**Фрагменты записей**:
—————
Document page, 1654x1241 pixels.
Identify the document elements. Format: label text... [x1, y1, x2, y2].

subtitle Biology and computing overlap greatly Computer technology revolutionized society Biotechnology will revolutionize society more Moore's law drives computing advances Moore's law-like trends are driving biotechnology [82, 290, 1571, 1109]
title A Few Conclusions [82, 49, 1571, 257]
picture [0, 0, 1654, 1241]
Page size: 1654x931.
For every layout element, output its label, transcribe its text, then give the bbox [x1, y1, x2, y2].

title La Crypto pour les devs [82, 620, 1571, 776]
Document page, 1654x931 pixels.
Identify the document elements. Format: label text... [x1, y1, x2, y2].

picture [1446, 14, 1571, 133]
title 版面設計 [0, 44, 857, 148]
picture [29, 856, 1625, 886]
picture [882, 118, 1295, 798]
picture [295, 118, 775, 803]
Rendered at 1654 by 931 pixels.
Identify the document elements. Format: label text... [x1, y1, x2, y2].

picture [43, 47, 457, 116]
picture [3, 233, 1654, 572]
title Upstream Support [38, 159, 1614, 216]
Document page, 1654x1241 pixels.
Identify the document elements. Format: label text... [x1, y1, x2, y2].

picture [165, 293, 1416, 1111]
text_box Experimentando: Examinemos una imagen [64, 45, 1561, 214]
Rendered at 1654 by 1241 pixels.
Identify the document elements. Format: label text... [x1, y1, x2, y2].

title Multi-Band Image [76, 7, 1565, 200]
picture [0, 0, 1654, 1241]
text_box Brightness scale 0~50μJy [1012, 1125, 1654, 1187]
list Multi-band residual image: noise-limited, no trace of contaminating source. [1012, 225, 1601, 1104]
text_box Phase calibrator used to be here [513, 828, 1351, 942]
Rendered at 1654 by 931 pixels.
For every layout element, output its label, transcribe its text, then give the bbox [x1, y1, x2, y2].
—————
**Задание**:
Выведите без изменений строки записей от строки с «Document page, 1654x931 pixels.» до строки с «title Upstream Support [38, 159, 1614, 216]» включительно, и больше ничего.

**Решение задания**:
Document page, 1654x931 pixels.
Identify the document elements. Format: label text... [x1, y1, x2, y2].

picture [1446, 14, 1571, 133]
title 版面設計 [0, 44, 857, 148]
picture [29, 856, 1625, 886]
picture [882, 118, 1295, 798]
picture [295, 118, 775, 803]
Rendered at 1654 by 931 pixels.
Identify the document elements. Format: label text... [x1, y1, x2, y2].

picture [43, 47, 457, 116]
picture [3, 233, 1654, 572]
title Upstream Support [38, 159, 1614, 216]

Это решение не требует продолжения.